Manifestazioni e Cerimonie
A margine delle celebrazioni
L’Italia e la Prima Guerra Mondiale
Paolo Pagnottella - Presidente Nazionale ANMI
È
iniziato l’anno centenario dell’ingresso
dell’Italia nella Prima Guerra Mondiale
(24 maggio 1915) e tale anniversario sarà
oggetto di manifestazioni e celebrazioni che rivisiteranno quel lontano evento sotto tutti i profili.
Infatti, disponendo ormai di tutti gli archivi documentali, testimonianze e resoconti, possiamo affrontare la verità storica e inquadrare gli avvenimenti nella giusta dimensione. Quarta guerra
d’indipendenza con voltafaccia iniziale, oppure
inutile strage, oppure “finis Europae”: tutto ciò e
tutto correlato. L’inizio, però, dobbiamo andare a
cercarlo altrove, come quasi sempre quando si
parla di avvenimenti politico-militari. Sono ormai
note in tutte le sfaccettature le vicende che videro il nostro cinico e mercanteggiante comportamento con entrambi gli schieramenti che si
battevano fin dal 1914: l’Italia tentava di ottenere il maggior vantaggio dall’uno o dall’altro (eventuale) alleato, giocando su due tavoli,
nel massimo segreto, il suo intervento. Con un piccolo, come al solito, insignificante particolare quando si tratta di parola data: eravamo legati al patto di alleanza con Austria e Germania, peraltro rinnovato da poco, dal 12 dicembre 1912. La triplice Alleanza – così si
chiamava –firmata nel lontano 1882, all’articolo IX, sanciva che Germania ed Italia si impegnavano a mantenere lo ”statu quo” nel Nord
Africa ma se l’Italia avesse ritenuto impossibile mantenere tale status, allora la Germania avrebbe sostenuto l’alleata in qualunque
azione, compresa l’occupazione di territori. Era una formidabile garanzia di spalle coperte nel caso che... ed il caso venne di lì a poco.

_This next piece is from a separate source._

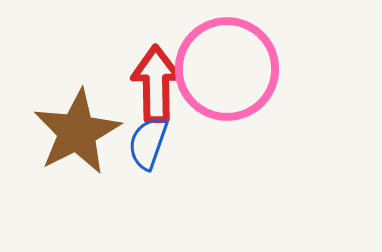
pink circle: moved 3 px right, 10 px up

L’apertura del canale di Suez aveva ridato centralità e strategica
importanza, quanto ai vitali traffici commerciali marittimi, al Mar
Mediterraneo, ruolo sottrattogli dalle grandi scoperte geografiche
(America, Australia ecc.) e dalle rotte oceaniche. Tornava dunque
in gioco la posizione geografica e la politica dell’Italia così come
quella dei territori del Nord Africa, sponda dirimpettaia da cui tali
rotte si potevano controllare e condizionare. Come al solito, la Gran
Bretagna si era mossa per tempo ed aveva posto sotto tutela l’Egitto (lo occuperà nel 1882), seguita a ruota della Francia che, assestandoci il famoso “schiaffo di Tunisi” nel 1881, in barba al trattato
italo–tunisino del 1868, aveva provveduto ad occupare la strategica
Tunisia (l’Algeria era già stata definitivamente conquistata nel 1871).

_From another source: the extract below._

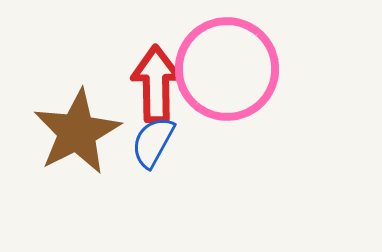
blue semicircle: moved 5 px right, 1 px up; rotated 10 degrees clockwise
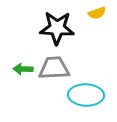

Rimaneva la sponda libica, sotto l’impero ottomano. Così, profittando della debolezza militare, strategica (lontananza soprattutto) e
politica della Sublime Porta, Giolitti decise per lo sbarco in Tripolitania (3 ottobre 1911, sbarco dei marinai dell’Ammiraglio Cagni a Tripoli), seguito dall’occupazione della Cirenaica (territori che, nel
1929, con l’aggiunta del Fezzan, diverranno ufficialmente la Libia).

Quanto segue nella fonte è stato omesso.